To derive this conclusion, the Viacom Opinion relied on an unprecedented three-step method of statutory interpretation: (1) Judge Stanton quoted the text of Section 512, (2) he then quoted some excepts from the DMCA's legislative history, and (3) he then divined the intended meaning of the statutory text from his subjective impression of the legislative intentions implied by the unspoken "tenor" of the quoted legislative history. 2010 U.S. Dist. LEXIS 62829 at *29. The claim that the DMCA provides civil safe-harbors even to providers who intend to build businesses based upon mass piracy thus derives not from the text of the statute or its legislative history, but from one judge's divination of the implied meaning of the unspoken "tenor" of some legislative history.
For two reasons, there is little reason to believe that appellate review can or will sustain the crime-coddling conclusions derived from this odd means of statutory "interpretation."
The elephant in the mousehole: Did President Clinton and Congress really create civil "safe harbors" for corporations that they had just deemed criminal racketeering enterprises?
The first of the two central premises of federal statutory interpretation requires statutory terms and phrases to be interpreted in context: "It is a fundamental canon of statutory construction that the words of a statute must be read in context and with a view to their place in the overall statutory scheme." Davis v. Michigan Dept. of Treasury, 489 U.S. 803, 813 (1989).
This fundamental focus on context—on "the big picture"—thus has a critical corollary: "Congress, we have held, does not alter the fundamental details of a regulatory scheme in vague terms or ancillary provisions—it does not, one might say, hide elephants in mouseholes." Whitman v. American Trucking Ass'n, 531 U.S. 457, 468 (2001) (quoted in Gonzales v. Oregon, 546 U.S. 243, 267 (2006)). This corollary prevents judges from "finding" radical change lurking in mere ambiguities, vagueness or legislative history.

TASK INSTRUCTIONS:
(A) Restate the commentary word for word from "For two reasons, there" to "criminal racketeering enterprises?".
(B) In the commentary, list every court case cited by its parties' names in the form "X v. Y."

LISTED RECORDS:
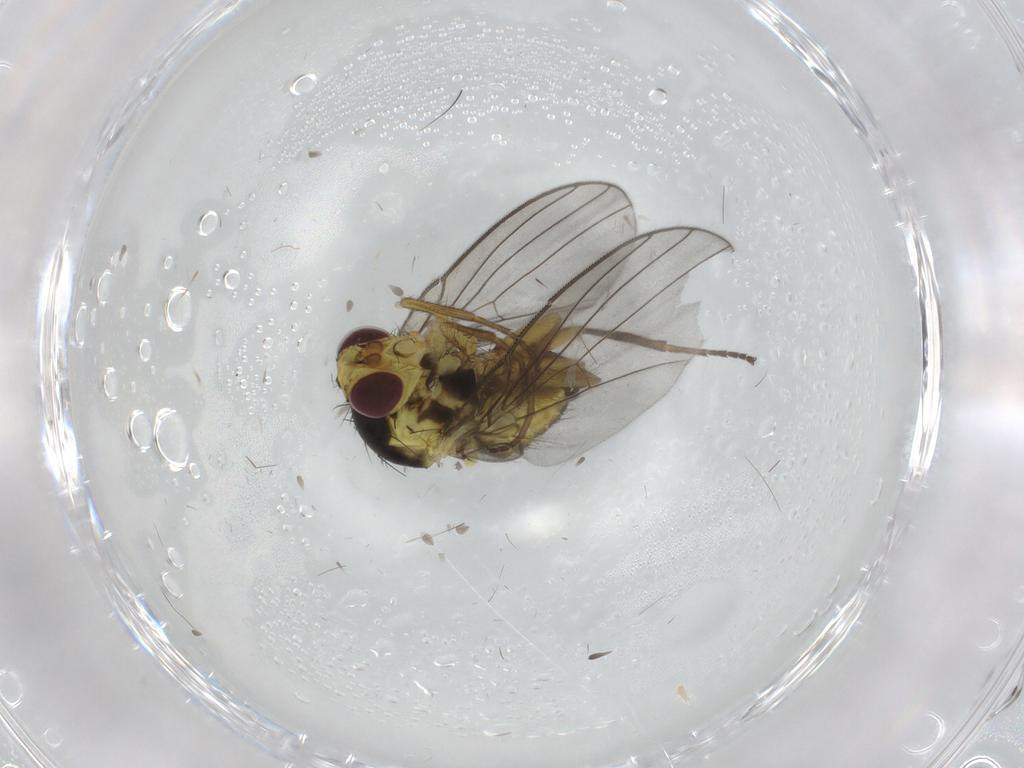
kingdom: Animalia
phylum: Arthropoda
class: Insecta
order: Diptera
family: Agromyzidae
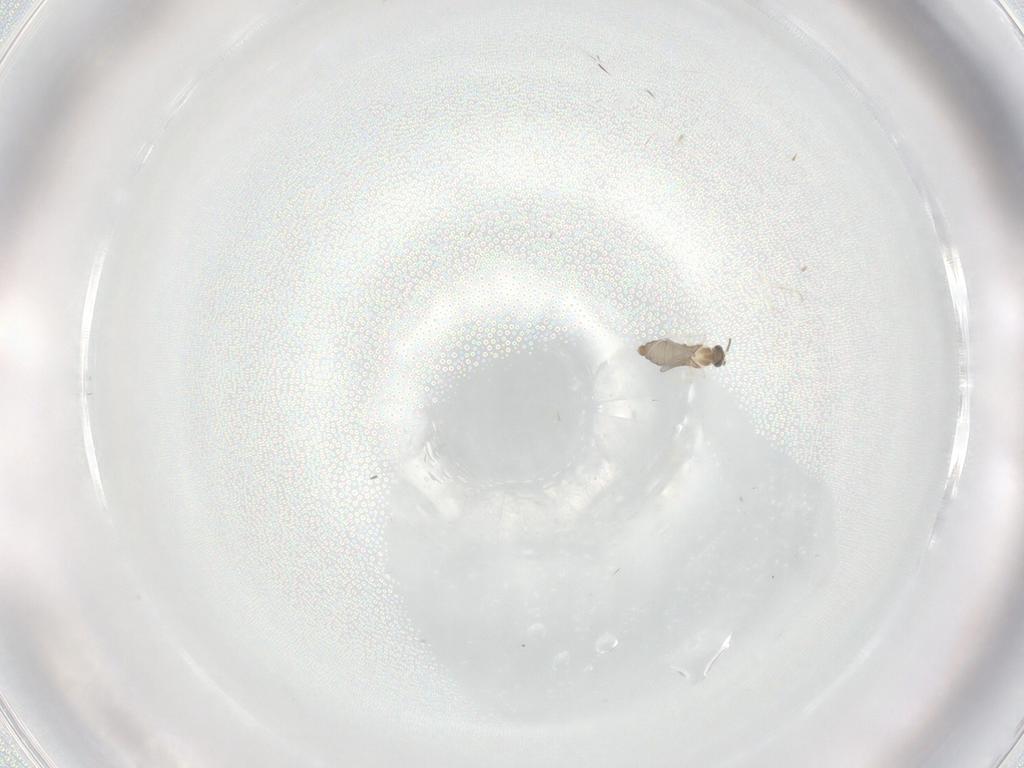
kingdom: Animalia
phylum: Arthropoda
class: Insecta
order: Diptera
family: Cecidomyiidae
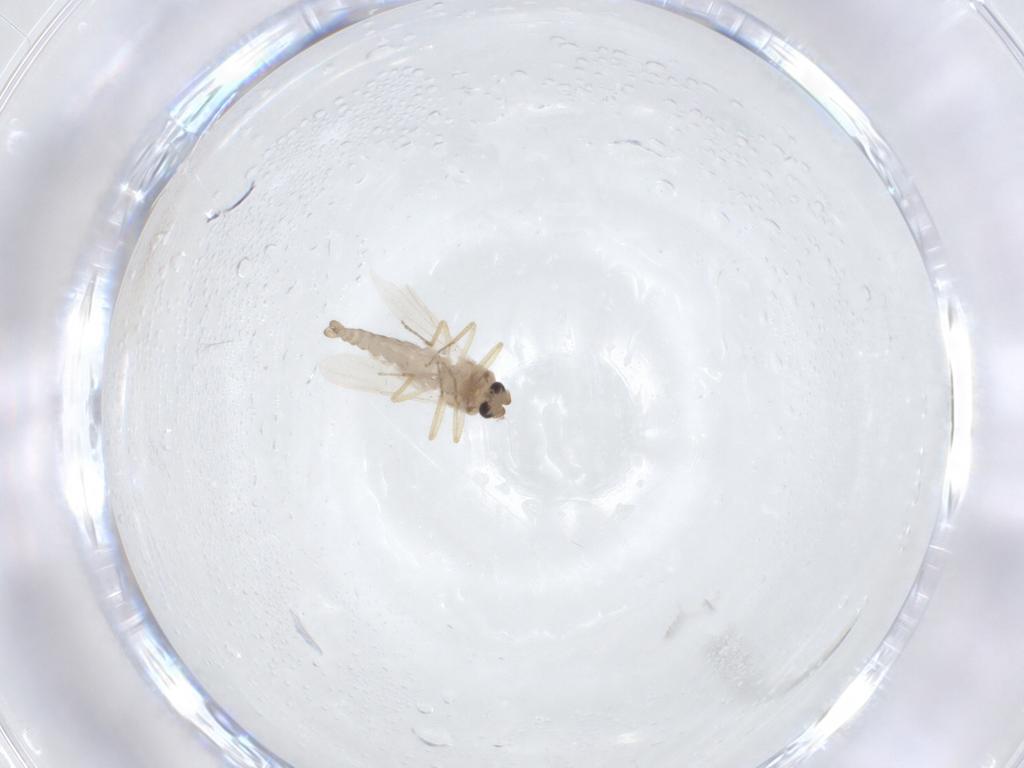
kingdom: Animalia
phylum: Arthropoda
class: Insecta
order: Diptera
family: Ceratopogonidae
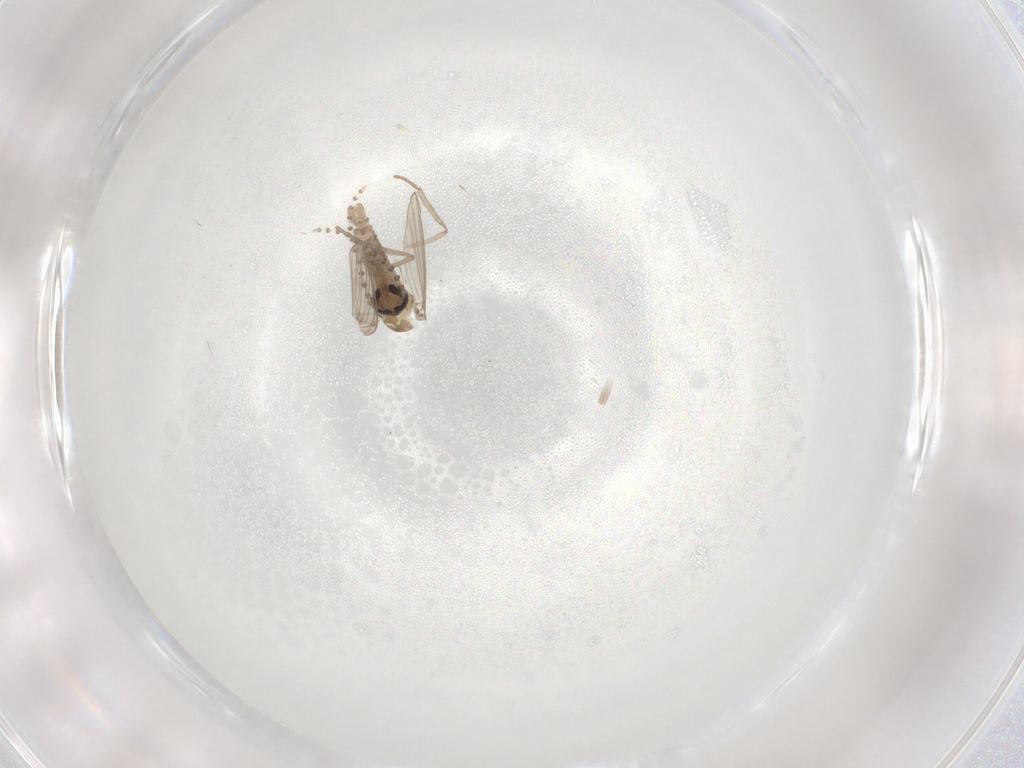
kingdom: Animalia
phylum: Arthropoda
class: Insecta
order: Diptera
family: Psychodidae
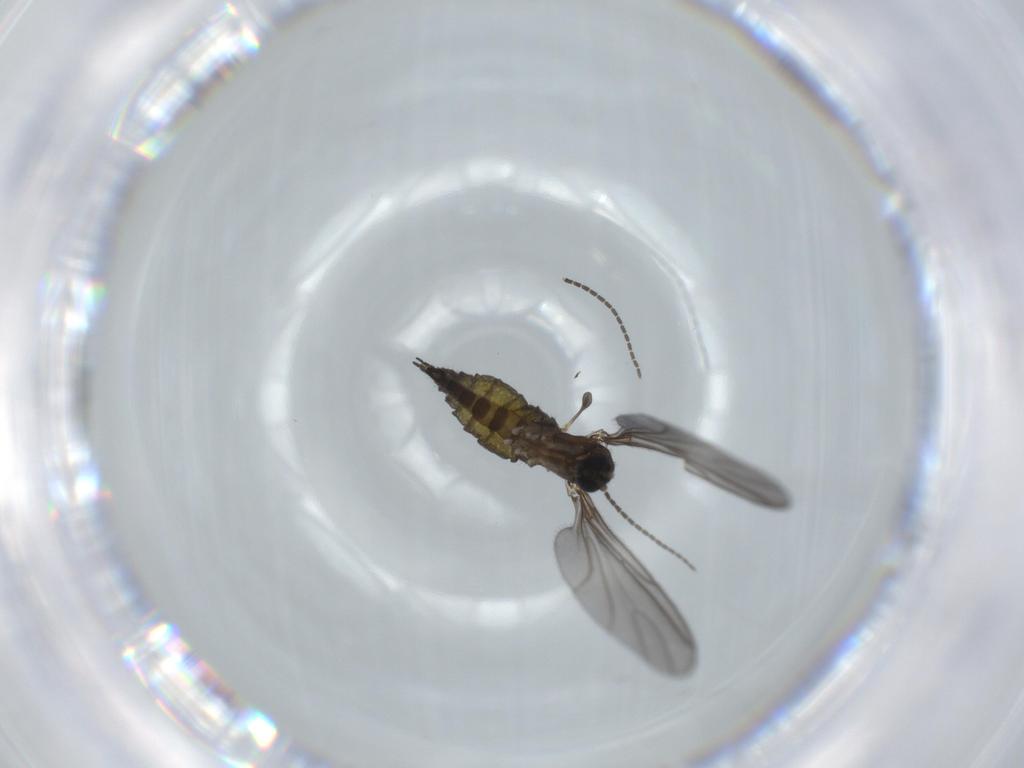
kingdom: Animalia
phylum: Arthropoda
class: Insecta
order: Diptera
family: Sciaridae
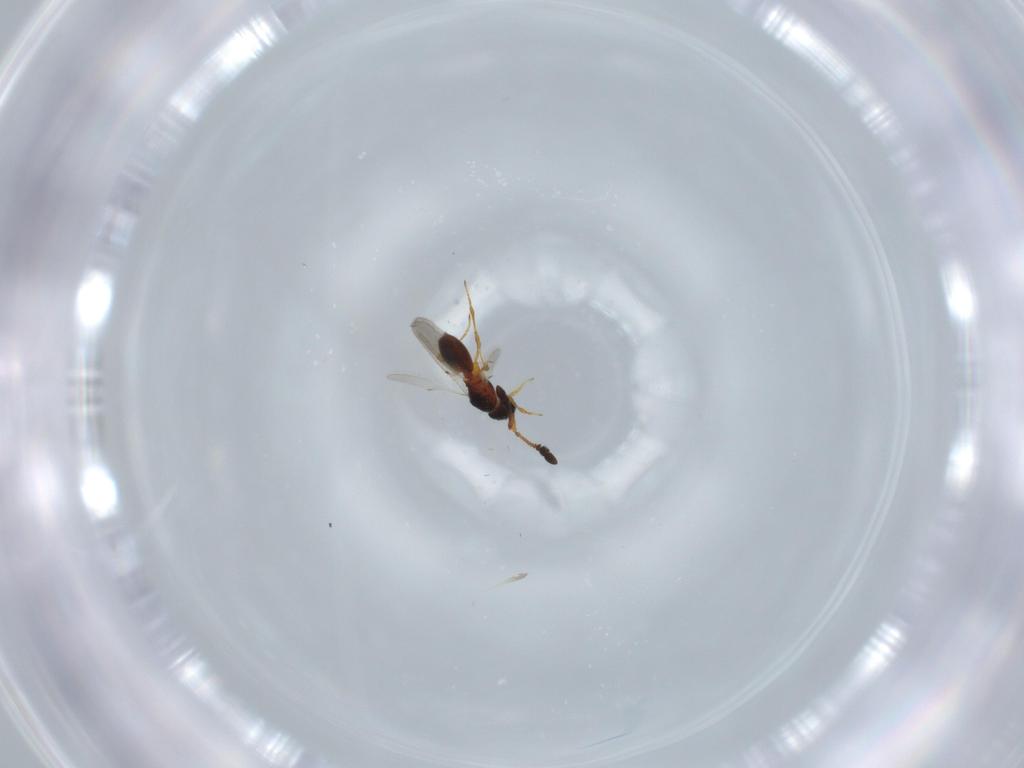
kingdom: Animalia
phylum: Arthropoda
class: Insecta
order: Hymenoptera
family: Diapriidae
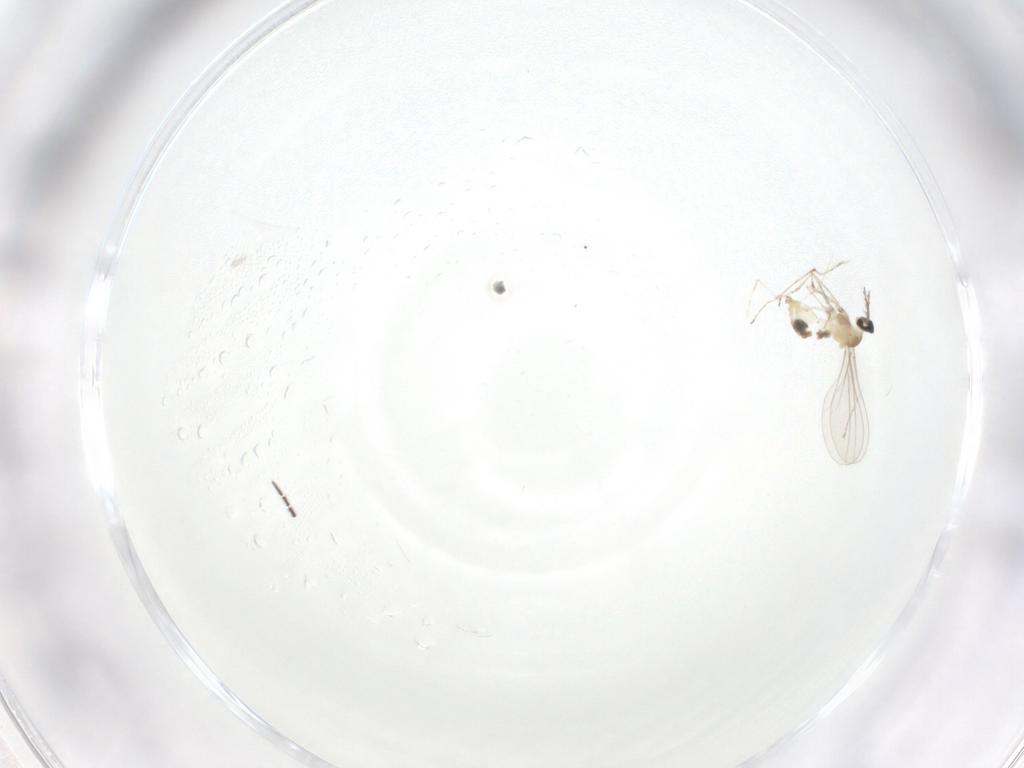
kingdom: Animalia
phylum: Arthropoda
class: Insecta
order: Diptera
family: Cecidomyiidae
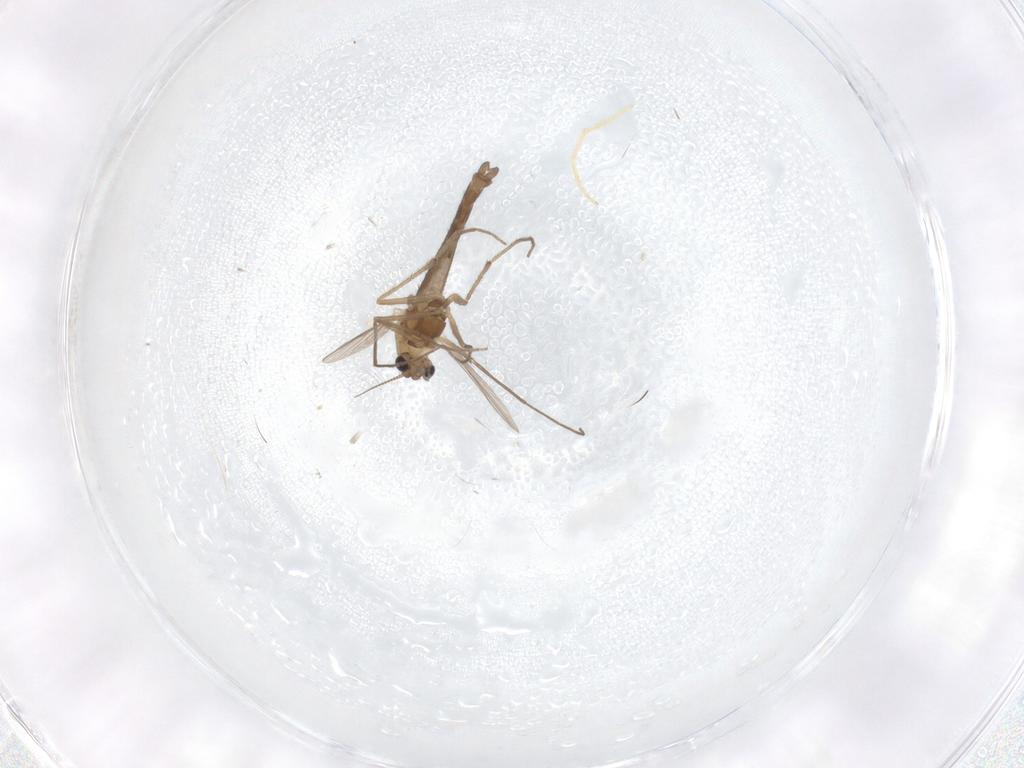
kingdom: Animalia
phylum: Arthropoda
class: Insecta
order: Diptera
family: Chironomidae
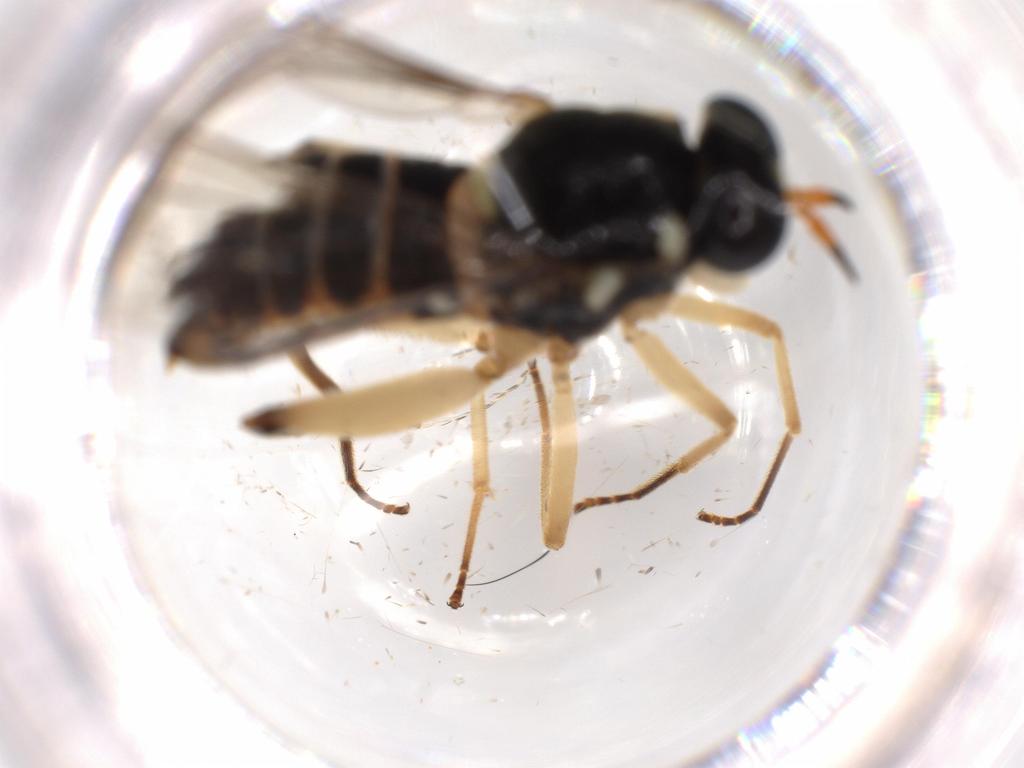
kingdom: Animalia
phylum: Arthropoda
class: Insecta
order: Diptera
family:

ANSWERS TO THE EXERCISES:
(A)
For two reasons, there is little reason to believe that appellate review can or will sustain the crime-coddling conclusions derived from this odd means of statutory "interpretation."
The elephant in the mousehole: Did President Clinton and Congress really create civil "safe harbors" for corporations that they had just deemed criminal racketeering enterprises?

(B)
Davis v. Michigan Dept. of Treasury
Whitman v. American Trucking Ass'n
Gonzales v. Oregon